_YOUR GOAL_
Return each entry precisely as it appears below.

[Data records]

+--

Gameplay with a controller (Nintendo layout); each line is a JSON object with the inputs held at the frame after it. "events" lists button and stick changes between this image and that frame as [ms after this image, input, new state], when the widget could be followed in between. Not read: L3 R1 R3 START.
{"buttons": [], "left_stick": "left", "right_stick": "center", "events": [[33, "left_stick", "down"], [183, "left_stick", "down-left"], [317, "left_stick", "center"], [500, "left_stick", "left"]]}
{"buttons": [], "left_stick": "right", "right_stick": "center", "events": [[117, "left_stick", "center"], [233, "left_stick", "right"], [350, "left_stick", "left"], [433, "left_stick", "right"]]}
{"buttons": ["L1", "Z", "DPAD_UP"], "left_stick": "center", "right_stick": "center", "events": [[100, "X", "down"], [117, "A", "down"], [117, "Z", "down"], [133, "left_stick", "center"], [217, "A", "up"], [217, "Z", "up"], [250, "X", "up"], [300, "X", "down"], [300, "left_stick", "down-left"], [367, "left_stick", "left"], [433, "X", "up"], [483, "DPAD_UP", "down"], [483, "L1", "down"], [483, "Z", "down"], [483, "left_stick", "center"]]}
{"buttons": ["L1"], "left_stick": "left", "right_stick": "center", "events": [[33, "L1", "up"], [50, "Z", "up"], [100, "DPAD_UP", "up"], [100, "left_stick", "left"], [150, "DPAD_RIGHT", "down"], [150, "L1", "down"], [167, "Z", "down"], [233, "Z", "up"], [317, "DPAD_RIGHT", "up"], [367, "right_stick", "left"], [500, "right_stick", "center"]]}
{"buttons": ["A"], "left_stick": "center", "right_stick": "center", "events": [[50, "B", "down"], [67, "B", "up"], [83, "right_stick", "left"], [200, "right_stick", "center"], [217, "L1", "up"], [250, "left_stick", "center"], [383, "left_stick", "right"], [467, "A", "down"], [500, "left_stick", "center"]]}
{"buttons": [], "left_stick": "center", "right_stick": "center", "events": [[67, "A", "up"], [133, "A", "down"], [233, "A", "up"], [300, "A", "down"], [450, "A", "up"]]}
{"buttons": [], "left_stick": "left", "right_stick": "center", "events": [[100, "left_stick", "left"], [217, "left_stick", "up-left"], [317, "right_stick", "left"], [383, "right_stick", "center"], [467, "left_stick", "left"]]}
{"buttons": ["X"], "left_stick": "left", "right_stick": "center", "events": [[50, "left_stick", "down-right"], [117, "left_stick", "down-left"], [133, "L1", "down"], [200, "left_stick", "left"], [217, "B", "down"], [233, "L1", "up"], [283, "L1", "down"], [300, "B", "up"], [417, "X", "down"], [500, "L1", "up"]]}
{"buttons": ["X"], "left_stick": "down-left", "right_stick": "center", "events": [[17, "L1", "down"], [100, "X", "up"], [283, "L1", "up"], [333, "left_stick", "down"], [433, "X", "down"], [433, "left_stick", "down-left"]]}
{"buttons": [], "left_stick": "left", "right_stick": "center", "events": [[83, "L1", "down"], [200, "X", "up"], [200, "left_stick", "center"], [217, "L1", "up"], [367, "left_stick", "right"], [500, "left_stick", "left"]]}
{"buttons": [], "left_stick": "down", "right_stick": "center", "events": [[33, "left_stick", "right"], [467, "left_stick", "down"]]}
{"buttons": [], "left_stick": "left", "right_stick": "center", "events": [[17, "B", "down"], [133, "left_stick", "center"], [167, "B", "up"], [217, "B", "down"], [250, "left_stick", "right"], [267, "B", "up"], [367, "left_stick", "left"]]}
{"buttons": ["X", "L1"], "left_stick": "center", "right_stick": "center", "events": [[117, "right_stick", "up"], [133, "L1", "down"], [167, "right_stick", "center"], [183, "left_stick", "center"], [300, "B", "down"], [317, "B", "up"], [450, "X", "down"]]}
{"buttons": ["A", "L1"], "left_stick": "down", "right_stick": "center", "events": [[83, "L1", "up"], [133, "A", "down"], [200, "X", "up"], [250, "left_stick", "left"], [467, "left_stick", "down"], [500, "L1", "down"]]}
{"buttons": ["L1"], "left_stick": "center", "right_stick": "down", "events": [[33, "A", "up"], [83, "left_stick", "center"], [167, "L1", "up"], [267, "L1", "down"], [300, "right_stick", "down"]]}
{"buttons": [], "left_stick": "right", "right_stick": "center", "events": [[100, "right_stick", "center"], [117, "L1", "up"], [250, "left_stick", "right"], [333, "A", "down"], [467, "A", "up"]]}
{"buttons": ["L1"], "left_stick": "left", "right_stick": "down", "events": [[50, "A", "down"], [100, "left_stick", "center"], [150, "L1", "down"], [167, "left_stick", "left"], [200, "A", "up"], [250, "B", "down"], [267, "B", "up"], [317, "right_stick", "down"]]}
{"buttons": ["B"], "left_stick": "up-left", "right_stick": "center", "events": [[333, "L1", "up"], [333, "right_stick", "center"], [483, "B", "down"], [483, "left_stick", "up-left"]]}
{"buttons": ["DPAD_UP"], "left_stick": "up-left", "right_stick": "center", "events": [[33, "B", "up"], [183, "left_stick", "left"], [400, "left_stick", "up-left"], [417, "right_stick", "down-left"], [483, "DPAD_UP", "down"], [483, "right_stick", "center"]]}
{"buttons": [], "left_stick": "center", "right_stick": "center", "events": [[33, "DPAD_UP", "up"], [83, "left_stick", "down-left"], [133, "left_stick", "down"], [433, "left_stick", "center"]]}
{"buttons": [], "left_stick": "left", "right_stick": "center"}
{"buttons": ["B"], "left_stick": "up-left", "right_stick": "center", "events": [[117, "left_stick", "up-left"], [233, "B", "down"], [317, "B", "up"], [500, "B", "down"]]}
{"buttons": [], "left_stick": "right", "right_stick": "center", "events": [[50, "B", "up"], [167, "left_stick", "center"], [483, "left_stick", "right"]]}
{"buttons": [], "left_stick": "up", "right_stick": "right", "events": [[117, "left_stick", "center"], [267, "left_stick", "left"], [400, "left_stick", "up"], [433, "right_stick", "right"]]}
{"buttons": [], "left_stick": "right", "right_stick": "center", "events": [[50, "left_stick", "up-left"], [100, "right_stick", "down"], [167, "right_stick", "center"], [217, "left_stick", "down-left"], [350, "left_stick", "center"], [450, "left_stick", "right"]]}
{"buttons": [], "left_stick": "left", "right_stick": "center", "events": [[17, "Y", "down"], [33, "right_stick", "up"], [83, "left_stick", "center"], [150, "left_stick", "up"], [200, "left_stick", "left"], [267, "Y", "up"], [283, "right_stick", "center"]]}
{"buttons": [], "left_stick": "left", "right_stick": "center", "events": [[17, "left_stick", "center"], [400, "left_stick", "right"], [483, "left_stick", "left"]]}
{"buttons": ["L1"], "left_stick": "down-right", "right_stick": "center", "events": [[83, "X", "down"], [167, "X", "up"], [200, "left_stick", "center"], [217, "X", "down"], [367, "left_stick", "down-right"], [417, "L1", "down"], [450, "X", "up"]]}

+--

_FINAL ANSWER_
Gameplay with a controller (Nintendo layout); each line is a JSON object with the inputs held at the frame after it. "events" lists button and stick changes between this image and that frame as [ms after this image, input, new state], when the widget could be followed in between. Not read: L3 R1 R3 START.
{"buttons": [], "left_stick": "left", "right_stick": "center", "events": [[33, "left_stick", "down"], [183, "left_stick", "down-left"], [317, "left_stick", "center"], [500, "left_stick", "left"]]}
{"buttons": [], "left_stick": "right", "right_stick": "center", "events": [[117, "left_stick", "center"], [233, "left_stick", "right"], [350, "left_stick", "left"], [433, "left_stick", "right"]]}
{"buttons": ["L1", "Z", "DPAD_UP"], "left_stick": "center", "right_stick": "center", "events": [[100, "X", "down"], [117, "A", "down"], [117, "Z", "down"], [133, "left_stick", "center"], [217, "A", "up"], [217, "Z", "up"], [250, "X", "up"], [300, "X", "down"], [300, "left_stick", "down-left"], [367, "left_stick", "left"], [433, "X", "up"], [483, "DPAD_UP", "down"], [483, "L1", "down"], [483, "Z", "down"], [483, "left_stick", "center"]]}
{"buttons": ["L1"], "left_stick": "left", "right_stick": "center", "events": [[33, "L1", "up"], [50, "Z", "up"], [100, "DPAD_UP", "up"], [100, "left_stick", "left"], [150, "DPAD_RIGHT", "down"], [150, "L1", "down"], [167, "Z", "down"], [233, "Z", "up"], [317, "DPAD_RIGHT", "up"], [367, "right_stick", "left"], [500, "right_stick", "center"]]}
{"buttons": ["A"], "left_stick": "center", "right_stick": "center", "events": [[50, "B", "down"], [67, "B", "up"], [83, "right_stick", "left"], [200, "right_stick", "center"], [217, "L1", "up"], [250, "left_stick", "center"], [383, "left_stick", "right"], [467, "A", "down"], [500, "left_stick", "center"]]}
{"buttons": [], "left_stick": "center", "right_stick": "center", "events": [[67, "A", "up"], [133, "A", "down"], [233, "A", "up"], [300, "A", "down"], [450, "A", "up"]]}
{"buttons": [], "left_stick": "left", "right_stick": "center", "events": [[100, "left_stick", "left"], [217, "left_stick", "up-left"], [317, "right_stick", "left"], [383, "right_stick", "center"], [467, "left_stick", "left"]]}
{"buttons": ["X"], "left_stick": "left", "right_stick": "center", "events": [[50, "left_stick", "down-right"], [117, "left_stick", "down-left"], [133, "L1", "down"], [200, "left_stick", "left"], [217, "B", "down"], [233, "L1", "up"], [283, "L1", "down"], [300, "B", "up"], [417, "X", "down"], [500, "L1", "up"]]}
{"buttons": ["X"], "left_stick": "down-left", "right_stick": "center", "events": [[17, "L1", "down"], [100, "X", "up"], [283, "L1", "up"], [333, "left_stick", "down"], [433, "X", "down"], [433, "left_stick", "down-left"]]}
{"buttons": [], "left_stick": "left", "right_stick": "center", "events": [[83, "L1", "down"], [200, "X", "up"], [200, "left_stick", "center"], [217, "L1", "up"], [367, "left_stick", "right"], [500, "left_stick", "left"]]}
{"buttons": [], "left_stick": "down", "right_stick": "center", "events": [[33, "left_stick", "right"], [467, "left_stick", "down"]]}
{"buttons": [], "left_stick": "left", "right_stick": "center", "events": [[17, "B", "down"], [133, "left_stick", "center"], [167, "B", "up"], [217, "B", "down"], [250, "left_stick", "right"], [267, "B", "up"], [367, "left_stick", "left"]]}
{"buttons": ["X", "L1"], "left_stick": "center", "right_stick": "center", "events": [[117, "right_stick", "up"], [133, "L1", "down"], [167, "right_stick", "center"], [183, "left_stick", "center"], [300, "B", "down"], [317, "B", "up"], [450, "X", "down"]]}
{"buttons": ["A", "L1"], "left_stick": "down", "right_stick": "center", "events": [[83, "L1", "up"], [133, "A", "down"], [200, "X", "up"], [250, "left_stick", "left"], [467, "left_stick", "down"], [500, "L1", "down"]]}
{"buttons": ["L1"], "left_stick": "center", "right_stick": "down", "events": [[33, "A", "up"], [83, "left_stick", "center"], [167, "L1", "up"], [267, "L1", "down"], [300, "right_stick", "down"]]}
{"buttons": [], "left_stick": "right", "right_stick": "center", "events": [[100, "right_stick", "center"], [117, "L1", "up"], [250, "left_stick", "right"], [333, "A", "down"], [467, "A", "up"]]}
{"buttons": ["L1"], "left_stick": "left", "right_stick": "down", "events": [[50, "A", "down"], [100, "left_stick", "center"], [150, "L1", "down"], [167, "left_stick", "left"], [200, "A", "up"], [250, "B", "down"], [267, "B", "up"], [317, "right_stick", "down"]]}
{"buttons": ["B"], "left_stick": "up-left", "right_stick": "center", "events": [[333, "L1", "up"], [333, "right_stick", "center"], [483, "B", "down"], [483, "left_stick", "up-left"]]}
{"buttons": ["DPAD_UP"], "left_stick": "up-left", "right_stick": "center", "events": [[33, "B", "up"], [183, "left_stick", "left"], [400, "left_stick", "up-left"], [417, "right_stick", "down-left"], [483, "DPAD_UP", "down"], [483, "right_stick", "center"]]}
{"buttons": [], "left_stick": "center", "right_stick": "center", "events": [[33, "DPAD_UP", "up"], [83, "left_stick", "down-left"], [133, "left_stick", "down"], [433, "left_stick", "center"]]}
{"buttons": [], "left_stick": "left", "right_stick": "center"}
{"buttons": ["B"], "left_stick": "up-left", "right_stick": "center", "events": [[117, "left_stick", "up-left"], [233, "B", "down"], [317, "B", "up"], [500, "B", "down"]]}
{"buttons": [], "left_stick": "right", "right_stick": "center", "events": [[50, "B", "up"], [167, "left_stick", "center"], [483, "left_stick", "right"]]}
{"buttons": [], "left_stick": "up", "right_stick": "right", "events": [[117, "left_stick", "center"], [267, "left_stick", "left"], [400, "left_stick", "up"], [433, "right_stick", "right"]]}
{"buttons": [], "left_stick": "right", "right_stick": "center", "events": [[50, "left_stick", "up-left"], [100, "right_stick", "down"], [167, "right_stick", "center"], [217, "left_stick", "down-left"], [350, "left_stick", "center"], [450, "left_stick", "right"]]}
{"buttons": [], "left_stick": "left", "right_stick": "center", "events": [[17, "Y", "down"], [33, "right_stick", "up"], [83, "left_stick", "center"], [150, "left_stick", "up"], [200, "left_stick", "left"], [267, "Y", "up"], [283, "right_stick", "center"]]}
{"buttons": [], "left_stick": "left", "right_stick": "center", "events": [[17, "left_stick", "center"], [400, "left_stick", "right"], [483, "left_stick", "left"]]}
{"buttons": ["L1"], "left_stick": "down-right", "right_stick": "center", "events": [[83, "X", "down"], [167, "X", "up"], [200, "left_stick", "center"], [217, "X", "down"], [367, "left_stick", "down-right"], [417, "L1", "down"], [450, "X", "up"]]}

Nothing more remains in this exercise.